DIRECTIONS.
Produce a verbatim transcription of all records.

INFORMATION SUPPLIED.
________________________

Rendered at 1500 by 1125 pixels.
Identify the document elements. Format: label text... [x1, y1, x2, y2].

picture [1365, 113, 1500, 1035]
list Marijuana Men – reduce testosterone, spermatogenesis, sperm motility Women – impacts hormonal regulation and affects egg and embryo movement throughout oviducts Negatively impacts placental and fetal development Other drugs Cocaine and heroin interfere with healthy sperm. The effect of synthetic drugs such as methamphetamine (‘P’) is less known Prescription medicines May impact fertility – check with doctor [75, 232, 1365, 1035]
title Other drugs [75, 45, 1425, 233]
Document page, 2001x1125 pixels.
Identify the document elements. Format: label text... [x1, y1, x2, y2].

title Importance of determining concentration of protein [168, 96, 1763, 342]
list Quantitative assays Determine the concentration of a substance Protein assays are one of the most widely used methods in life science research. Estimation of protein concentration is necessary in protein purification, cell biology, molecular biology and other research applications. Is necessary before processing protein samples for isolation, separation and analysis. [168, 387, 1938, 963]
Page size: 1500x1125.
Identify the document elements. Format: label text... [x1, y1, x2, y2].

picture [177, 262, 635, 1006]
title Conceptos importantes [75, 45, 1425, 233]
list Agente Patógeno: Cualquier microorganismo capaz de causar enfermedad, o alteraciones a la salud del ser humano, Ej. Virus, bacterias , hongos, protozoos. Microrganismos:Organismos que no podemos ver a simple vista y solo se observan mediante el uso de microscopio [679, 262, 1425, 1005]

________________________

COMPLETED EXERCISE.
Rendered at 1500 by 1125 pixels.
Identify the document elements. Format: label text... [x1, y1, x2, y2].

picture [1365, 113, 1500, 1035]
list Marijuana Men – reduce testosterone, spermatogenesis, sperm motility Women – impacts hormonal regulation and affects egg and embryo movement throughout oviducts Negatively impacts placental and fetal development Other drugs Cocaine and heroin interfere with healthy sperm. The effect of synthetic drugs such as methamphetamine (‘P’) is less known Prescription medicines May impact fertility – check with doctor [75, 232, 1365, 1035]
title Other drugs [75, 45, 1425, 233]
Document page, 2001x1125 pixels.
Identify the document elements. Format: label text... [x1, y1, x2, y2].

title Importance of determining concentration of protein [168, 96, 1763, 342]
list Quantitative assays Determine the concentration of a substance Protein assays are one of the most widely used methods in life science research. Estimation of protein concentration is necessary in protein purification, cell biology, molecular biology and other research applications. Is necessary before processing protein samples for isolation, separation and analysis. [168, 387, 1938, 963]
Page size: 1500x1125.
Identify the document elements. Format: label text... [x1, y1, x2, y2].

picture [177, 262, 635, 1006]
title Conceptos importantes [75, 45, 1425, 233]
list Agente Patógeno: Cualquier microorganismo capaz de causar enfermedad, o alteraciones a la salud del ser humano, Ej. Virus, bacterias , hongos, protozoos. Microrganismos:Organismos que no podemos ver a simple vista y solo se observan mediante el uso de microscopio [679, 262, 1425, 1005]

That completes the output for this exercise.